Exercise instructions ▸ From the data underneath, reproduce exactly the stretch that begins at the line with "book stack [228,186,263,215]" and ends after the line with "- framed print [318,556,411,664]".

Object-level change descriptions:

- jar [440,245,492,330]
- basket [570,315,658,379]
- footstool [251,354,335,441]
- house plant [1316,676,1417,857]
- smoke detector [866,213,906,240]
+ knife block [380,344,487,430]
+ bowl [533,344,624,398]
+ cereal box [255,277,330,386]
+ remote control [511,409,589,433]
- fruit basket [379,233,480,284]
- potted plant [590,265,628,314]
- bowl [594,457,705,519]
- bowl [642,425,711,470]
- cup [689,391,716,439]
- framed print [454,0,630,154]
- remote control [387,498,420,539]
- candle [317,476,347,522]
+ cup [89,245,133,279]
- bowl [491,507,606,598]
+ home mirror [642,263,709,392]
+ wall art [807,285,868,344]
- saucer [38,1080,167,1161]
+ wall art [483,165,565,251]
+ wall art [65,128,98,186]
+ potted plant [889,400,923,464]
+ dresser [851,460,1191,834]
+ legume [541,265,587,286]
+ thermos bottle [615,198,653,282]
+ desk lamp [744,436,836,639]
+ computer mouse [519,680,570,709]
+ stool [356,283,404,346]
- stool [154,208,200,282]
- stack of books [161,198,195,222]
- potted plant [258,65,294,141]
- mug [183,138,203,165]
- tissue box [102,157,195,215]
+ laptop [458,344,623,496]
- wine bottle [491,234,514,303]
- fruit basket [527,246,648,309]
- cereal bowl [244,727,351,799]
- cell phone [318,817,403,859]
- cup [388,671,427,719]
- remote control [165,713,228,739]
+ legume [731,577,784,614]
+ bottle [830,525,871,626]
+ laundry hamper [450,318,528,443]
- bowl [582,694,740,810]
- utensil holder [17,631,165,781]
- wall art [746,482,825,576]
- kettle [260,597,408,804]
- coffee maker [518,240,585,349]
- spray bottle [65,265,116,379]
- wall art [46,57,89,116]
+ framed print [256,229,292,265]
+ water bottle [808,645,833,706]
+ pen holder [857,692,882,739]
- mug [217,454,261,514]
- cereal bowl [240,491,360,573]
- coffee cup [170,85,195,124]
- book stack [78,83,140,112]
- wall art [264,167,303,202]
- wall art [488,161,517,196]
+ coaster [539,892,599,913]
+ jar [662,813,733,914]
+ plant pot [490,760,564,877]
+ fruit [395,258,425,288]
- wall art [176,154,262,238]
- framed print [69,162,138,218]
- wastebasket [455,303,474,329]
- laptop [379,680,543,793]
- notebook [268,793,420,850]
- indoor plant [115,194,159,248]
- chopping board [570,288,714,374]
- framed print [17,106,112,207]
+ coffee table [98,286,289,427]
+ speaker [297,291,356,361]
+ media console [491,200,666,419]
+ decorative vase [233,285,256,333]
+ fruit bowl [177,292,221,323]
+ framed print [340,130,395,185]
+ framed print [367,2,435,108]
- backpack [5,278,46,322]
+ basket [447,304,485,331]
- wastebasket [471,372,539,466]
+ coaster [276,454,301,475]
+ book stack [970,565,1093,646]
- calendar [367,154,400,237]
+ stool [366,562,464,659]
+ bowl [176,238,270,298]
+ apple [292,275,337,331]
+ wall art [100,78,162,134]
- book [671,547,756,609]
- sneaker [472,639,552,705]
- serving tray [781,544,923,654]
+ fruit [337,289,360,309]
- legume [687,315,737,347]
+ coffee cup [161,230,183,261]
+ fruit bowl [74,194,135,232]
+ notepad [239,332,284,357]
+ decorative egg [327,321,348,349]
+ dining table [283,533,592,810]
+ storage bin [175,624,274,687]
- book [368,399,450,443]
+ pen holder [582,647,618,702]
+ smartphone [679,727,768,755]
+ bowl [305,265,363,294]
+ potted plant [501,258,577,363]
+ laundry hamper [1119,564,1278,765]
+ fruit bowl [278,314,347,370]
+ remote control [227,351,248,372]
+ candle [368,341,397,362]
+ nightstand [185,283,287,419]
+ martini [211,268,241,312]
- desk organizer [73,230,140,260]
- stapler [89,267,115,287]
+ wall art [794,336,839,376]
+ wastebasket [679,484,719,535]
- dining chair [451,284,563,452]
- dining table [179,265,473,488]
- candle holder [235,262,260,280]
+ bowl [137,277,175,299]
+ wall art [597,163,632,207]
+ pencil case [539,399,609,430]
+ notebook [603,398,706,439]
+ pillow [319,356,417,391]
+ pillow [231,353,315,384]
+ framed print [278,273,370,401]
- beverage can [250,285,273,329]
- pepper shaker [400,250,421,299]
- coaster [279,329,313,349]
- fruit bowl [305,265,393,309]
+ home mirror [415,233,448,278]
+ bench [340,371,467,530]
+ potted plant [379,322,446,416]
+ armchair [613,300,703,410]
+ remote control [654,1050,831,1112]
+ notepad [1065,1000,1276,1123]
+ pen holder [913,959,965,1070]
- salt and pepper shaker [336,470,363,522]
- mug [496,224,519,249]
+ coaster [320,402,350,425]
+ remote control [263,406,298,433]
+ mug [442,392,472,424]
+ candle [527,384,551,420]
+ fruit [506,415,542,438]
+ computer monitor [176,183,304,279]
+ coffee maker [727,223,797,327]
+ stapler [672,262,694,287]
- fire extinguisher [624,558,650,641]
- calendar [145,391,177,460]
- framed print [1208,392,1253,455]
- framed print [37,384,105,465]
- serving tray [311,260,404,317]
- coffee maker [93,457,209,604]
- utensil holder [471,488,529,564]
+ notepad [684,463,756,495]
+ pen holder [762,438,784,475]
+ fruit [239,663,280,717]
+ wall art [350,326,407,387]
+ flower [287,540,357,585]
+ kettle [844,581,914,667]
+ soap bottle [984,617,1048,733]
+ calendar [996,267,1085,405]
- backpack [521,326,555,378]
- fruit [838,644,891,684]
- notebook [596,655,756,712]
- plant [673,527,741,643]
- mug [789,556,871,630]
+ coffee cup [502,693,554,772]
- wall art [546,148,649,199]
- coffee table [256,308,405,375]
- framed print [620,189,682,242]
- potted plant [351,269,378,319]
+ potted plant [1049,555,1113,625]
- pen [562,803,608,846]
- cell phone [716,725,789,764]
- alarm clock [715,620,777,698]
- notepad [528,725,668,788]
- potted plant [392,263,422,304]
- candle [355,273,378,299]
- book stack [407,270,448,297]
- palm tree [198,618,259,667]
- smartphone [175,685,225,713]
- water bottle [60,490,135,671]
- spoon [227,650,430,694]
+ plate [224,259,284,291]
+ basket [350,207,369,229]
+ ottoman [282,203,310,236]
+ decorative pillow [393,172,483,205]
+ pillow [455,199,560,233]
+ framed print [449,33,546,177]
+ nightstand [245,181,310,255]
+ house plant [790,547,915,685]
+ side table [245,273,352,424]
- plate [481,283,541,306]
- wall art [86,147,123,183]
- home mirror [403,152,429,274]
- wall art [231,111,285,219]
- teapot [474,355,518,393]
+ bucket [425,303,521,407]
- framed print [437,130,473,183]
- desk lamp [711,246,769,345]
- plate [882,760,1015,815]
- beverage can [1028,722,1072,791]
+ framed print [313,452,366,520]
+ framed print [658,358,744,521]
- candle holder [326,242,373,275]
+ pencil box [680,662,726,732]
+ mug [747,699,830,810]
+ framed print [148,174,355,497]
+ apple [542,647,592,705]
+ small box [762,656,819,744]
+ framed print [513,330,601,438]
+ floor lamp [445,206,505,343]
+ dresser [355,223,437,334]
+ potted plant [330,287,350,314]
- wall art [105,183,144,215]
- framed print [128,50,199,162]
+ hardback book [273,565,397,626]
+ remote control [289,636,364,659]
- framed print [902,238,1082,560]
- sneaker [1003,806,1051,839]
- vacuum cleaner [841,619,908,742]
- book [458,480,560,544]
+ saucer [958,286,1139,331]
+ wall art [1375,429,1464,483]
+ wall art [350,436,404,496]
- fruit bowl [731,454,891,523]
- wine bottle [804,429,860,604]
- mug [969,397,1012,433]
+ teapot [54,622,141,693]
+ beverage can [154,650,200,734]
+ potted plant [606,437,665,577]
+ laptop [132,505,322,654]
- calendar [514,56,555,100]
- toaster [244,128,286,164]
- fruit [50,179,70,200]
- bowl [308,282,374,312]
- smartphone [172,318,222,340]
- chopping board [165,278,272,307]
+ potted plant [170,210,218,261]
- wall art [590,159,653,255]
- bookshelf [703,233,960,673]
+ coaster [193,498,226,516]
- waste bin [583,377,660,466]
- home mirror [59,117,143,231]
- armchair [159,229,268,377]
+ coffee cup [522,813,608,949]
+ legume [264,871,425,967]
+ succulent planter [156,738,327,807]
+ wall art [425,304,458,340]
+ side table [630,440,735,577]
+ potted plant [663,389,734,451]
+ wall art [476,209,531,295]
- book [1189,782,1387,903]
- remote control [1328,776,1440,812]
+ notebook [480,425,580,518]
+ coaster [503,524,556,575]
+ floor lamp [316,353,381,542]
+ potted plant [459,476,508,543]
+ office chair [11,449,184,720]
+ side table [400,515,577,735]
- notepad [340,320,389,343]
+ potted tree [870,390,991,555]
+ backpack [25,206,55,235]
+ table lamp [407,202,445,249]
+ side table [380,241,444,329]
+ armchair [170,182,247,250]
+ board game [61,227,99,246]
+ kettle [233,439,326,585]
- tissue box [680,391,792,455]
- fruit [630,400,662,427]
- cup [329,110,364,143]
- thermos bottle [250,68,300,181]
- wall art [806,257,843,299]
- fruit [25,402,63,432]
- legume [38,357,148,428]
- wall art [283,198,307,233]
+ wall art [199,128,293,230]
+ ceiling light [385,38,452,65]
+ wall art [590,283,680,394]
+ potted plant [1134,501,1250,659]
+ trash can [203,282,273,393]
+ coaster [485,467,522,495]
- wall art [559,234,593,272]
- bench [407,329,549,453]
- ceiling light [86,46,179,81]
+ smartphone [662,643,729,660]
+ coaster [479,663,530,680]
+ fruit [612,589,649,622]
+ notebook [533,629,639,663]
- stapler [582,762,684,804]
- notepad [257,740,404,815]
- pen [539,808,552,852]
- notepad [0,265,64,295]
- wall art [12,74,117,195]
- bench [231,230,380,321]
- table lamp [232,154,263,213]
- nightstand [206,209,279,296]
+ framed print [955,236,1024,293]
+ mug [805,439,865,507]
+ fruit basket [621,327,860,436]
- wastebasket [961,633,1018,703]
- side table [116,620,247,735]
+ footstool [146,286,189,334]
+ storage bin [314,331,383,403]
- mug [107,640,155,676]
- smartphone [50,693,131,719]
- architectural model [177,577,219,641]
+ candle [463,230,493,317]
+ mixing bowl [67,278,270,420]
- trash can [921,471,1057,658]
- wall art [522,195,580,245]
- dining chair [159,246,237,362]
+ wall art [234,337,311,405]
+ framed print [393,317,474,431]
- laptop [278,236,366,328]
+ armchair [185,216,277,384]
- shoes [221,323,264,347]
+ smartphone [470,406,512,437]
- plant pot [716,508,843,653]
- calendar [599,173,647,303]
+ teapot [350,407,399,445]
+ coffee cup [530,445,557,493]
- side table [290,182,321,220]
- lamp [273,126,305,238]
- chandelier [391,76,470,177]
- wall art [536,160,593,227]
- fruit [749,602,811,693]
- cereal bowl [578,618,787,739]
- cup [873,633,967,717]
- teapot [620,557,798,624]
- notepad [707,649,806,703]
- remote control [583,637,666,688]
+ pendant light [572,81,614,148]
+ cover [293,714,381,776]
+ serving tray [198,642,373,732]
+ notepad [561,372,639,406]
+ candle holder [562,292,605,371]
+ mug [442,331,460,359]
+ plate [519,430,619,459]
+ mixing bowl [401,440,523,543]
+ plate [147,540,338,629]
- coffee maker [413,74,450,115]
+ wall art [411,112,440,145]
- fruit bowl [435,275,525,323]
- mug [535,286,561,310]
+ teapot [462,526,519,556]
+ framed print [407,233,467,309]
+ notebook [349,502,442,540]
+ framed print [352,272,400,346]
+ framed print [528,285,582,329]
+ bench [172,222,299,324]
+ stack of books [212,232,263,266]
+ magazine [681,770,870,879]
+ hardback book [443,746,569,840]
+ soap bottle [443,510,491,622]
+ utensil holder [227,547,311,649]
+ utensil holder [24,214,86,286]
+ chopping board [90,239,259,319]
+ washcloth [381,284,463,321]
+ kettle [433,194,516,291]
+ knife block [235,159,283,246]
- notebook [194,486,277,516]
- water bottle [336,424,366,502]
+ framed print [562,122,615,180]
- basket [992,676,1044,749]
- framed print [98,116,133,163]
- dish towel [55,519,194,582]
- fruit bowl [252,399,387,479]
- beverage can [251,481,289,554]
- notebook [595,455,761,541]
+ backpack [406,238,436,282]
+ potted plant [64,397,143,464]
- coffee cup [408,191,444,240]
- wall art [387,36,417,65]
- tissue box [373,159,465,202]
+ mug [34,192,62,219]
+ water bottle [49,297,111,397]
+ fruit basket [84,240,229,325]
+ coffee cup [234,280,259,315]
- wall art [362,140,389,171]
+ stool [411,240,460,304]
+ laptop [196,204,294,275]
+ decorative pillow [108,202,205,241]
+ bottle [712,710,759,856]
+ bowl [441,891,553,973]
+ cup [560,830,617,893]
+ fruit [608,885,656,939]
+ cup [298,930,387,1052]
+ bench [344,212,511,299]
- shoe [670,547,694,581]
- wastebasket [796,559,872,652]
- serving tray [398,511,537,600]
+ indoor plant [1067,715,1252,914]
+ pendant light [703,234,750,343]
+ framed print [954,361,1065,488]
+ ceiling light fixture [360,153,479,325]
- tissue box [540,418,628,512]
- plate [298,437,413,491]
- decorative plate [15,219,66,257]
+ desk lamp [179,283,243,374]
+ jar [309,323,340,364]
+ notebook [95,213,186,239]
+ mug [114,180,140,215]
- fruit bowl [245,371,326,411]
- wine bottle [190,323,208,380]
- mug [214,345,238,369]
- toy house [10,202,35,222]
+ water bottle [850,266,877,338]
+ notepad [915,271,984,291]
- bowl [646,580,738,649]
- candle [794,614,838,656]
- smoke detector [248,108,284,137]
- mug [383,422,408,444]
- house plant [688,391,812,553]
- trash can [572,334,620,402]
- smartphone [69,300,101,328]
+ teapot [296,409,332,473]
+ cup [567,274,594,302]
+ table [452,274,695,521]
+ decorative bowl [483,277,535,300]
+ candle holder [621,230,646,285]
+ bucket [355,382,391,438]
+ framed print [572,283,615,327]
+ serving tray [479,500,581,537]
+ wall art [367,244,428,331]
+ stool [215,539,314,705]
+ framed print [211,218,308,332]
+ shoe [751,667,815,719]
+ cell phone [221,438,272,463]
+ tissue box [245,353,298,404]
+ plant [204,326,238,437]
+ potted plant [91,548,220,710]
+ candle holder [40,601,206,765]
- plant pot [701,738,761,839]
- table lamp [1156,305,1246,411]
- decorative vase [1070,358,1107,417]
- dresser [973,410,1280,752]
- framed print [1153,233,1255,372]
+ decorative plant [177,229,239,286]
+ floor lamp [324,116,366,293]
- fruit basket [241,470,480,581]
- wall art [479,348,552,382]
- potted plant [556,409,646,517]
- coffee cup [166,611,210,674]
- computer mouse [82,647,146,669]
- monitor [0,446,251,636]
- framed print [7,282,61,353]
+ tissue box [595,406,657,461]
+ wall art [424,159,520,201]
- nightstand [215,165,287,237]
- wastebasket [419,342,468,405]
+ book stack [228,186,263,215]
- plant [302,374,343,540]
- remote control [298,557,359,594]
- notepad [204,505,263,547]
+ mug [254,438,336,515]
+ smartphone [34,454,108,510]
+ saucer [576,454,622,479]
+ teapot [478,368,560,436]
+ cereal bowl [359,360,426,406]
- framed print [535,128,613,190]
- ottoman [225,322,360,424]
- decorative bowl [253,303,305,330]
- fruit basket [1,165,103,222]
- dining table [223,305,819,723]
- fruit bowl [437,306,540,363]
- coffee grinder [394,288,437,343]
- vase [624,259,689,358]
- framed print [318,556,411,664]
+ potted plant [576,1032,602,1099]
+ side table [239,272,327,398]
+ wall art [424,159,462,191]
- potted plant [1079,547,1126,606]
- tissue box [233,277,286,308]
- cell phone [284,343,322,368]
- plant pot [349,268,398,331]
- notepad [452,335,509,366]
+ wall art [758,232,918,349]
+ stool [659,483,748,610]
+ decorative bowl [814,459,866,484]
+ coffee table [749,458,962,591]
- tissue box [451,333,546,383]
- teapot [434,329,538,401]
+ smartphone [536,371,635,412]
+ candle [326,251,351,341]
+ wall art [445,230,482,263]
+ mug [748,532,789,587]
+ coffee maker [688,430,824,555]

Problem solution ▸
+ book stack [228,186,263,215]
- plant [302,374,343,540]
- remote control [298,557,359,594]
- notepad [204,505,263,547]
+ mug [254,438,336,515]
+ smartphone [34,454,108,510]
+ saucer [576,454,622,479]
+ teapot [478,368,560,436]
+ cereal bowl [359,360,426,406]
- framed print [535,128,613,190]
- ottoman [225,322,360,424]
- decorative bowl [253,303,305,330]
- fruit basket [1,165,103,222]
- dining table [223,305,819,723]
- fruit bowl [437,306,540,363]
- coffee grinder [394,288,437,343]
- vase [624,259,689,358]
- framed print [318,556,411,664]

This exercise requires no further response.